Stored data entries
- - -

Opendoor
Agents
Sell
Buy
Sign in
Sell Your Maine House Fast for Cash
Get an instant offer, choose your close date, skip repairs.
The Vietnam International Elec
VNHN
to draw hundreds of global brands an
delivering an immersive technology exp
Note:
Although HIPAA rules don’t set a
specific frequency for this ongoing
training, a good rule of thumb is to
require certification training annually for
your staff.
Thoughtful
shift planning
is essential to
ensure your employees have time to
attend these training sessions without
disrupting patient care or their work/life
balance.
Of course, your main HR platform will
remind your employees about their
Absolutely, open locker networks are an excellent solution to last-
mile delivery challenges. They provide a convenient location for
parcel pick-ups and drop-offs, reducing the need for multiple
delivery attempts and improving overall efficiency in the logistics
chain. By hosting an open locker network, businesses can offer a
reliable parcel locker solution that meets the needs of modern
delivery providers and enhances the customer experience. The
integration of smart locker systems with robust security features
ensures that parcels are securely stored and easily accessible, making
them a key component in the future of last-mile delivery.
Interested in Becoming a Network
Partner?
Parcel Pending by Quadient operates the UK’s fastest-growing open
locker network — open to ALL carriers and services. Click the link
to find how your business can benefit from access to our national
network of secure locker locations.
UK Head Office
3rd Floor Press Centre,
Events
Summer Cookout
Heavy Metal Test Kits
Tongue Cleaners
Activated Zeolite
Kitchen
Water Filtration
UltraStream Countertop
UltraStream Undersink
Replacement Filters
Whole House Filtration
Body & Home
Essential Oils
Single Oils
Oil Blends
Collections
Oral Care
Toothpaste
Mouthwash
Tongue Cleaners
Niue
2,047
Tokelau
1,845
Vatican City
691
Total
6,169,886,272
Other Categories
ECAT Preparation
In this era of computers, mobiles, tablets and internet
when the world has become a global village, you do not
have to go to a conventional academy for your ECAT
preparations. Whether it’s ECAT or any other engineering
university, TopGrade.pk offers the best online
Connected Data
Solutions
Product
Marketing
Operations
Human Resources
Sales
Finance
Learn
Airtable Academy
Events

- - -

Of the entries above, repeat exactly the lines from the line with "reliable parcel locker" through the line with "ensures that parcels", both of them included.

reliable parcel locker solution that meets the needs of modern
delivery providers and enhances the customer experience. The
integration of smart locker systems with robust security features
ensures that parcels are securely stored and easily accessible, making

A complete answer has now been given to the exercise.